On Friday he also cautioned them that he planned to review the fees going to the plaintiffs’ lawyers and would reserve the right to reduce them as he has done in some other cases, to as low as 15 percent.

This means the lawyers, who stood to collect a third of the settlement under agreements with their clients, could see their anticipated rewards more than halved.

Initial reactions among the thousands of 9/11 workers have so far been mixed, and some will not venture an opinion until they learn more details. A fuller picture of the range of sentiments is likely to surface when plaintiffs turn out to address Judge Hellerstein at the hearing next week.

Still, lawyers for the plaintiffs said they were confident that the 95 percent consent threshold the agreement requires would be met and emphasized that most of the clients they had heard from were expressing relief.

“We’ve had numerous calls and by far the calls are very, very positive,” said Marc Jay Bern of Napoli Bern Ripka, the law firm representing more than 9,400 of the plaintiffs. “The clients are quite relieved that there’s an end in sight.”

But John Feal, an advocate for 9/11 workers through his FealGood Foundation, said he had been inundated with e-mail and phone calls from angry plaintiffs fretting about their potential individual compensation as word of the settlement spread Thursday night.

“A lot of people still want to see all the facts before signing on,” he said.

In a telephone conference with reporters Friday morning, the city’s corporation counsel, Michael A. Cardozo, said city officials were “delighted” that the legal battle that pitted the “heroes” of the recovery effort against the city could soon be over.

“We believe strongly that this settlement is fair not only to the city and its contractors but to the plaintiffs,” he said.

On the same call, Kenneth R. Feinberg, the former special master of the federal compensation fund that paid awards to families of 9/11 victims in a system similar to what the settlement for the workers now calls for, called the settlement “long overdue.”

He noted that the only reason many of the workers had not been compensated under the Sept. 11 Victim Compensation Fund was because they had not fallen ill by the time the fund closed in 2003.

Christine LaSala, chief of the WTC Captive Insurance Company, the city insurer that will pay the settlement out of a federally-financed $1.1 billion fund, said a tort management firm has already been chosen to handle the claims. The administrator responsible for evaluating the cases and deciding the awards will be appointed within a few weeks, she added.

Ms. LaSala said that once the settlement is final, the first claimants will start receiving payouts within months and the entire process could be completed within a year. Each plaintiff must submit proof of medical history and presence at ground zero to guard against fraud.

Under the point system envisioned to determine severity of illness, a serious condition such as pulmonary fibrosis or scarring of the lung could result in an award of more than $1 million, according to Mr. Bern, the plaintiffs’ lawyer.

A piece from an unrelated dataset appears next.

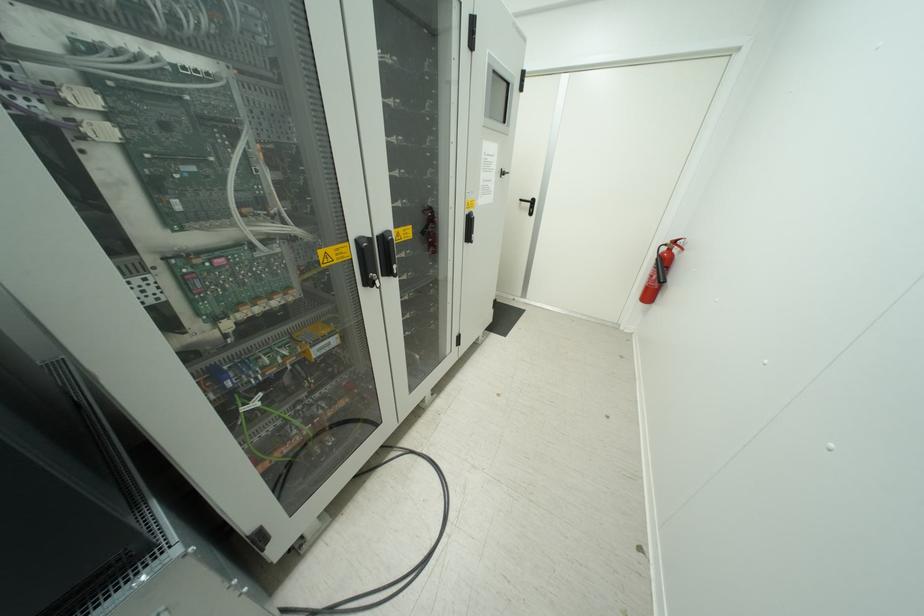
What do you see at coordinates (669, 257) in the screenshot? This screenshot has width=924, height=616. I see `a fire extinguisher handle` at bounding box center [669, 257].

Many plaintiffs have said they are not only hobbled by illness but also haunted by the idea that they could become 9/11 casualties themselves.

“I’m sick that I even participated” in the recovery effort at ground zero, said Kenny Specht, 41, a firefighter who received a diagnosis of thyroid cancer in 2008. “It was a dangerous thing to do, but I thought it was the place to be.”

Sergeant Sorrento, who is single and lives on Staten Island, said she counts herself among the lucky ones even as she struggles with “reactive airway disease,” a condition similar to asthma involving a tendency to wheeze and cough from exposure to irritants.

Now a detective in Coney Island, she can still work full time. But when her symptoms worsen in severe heat or the winter cold, she said, her detectives have to pick up the slack.

“What happens 10 years from now?” she said.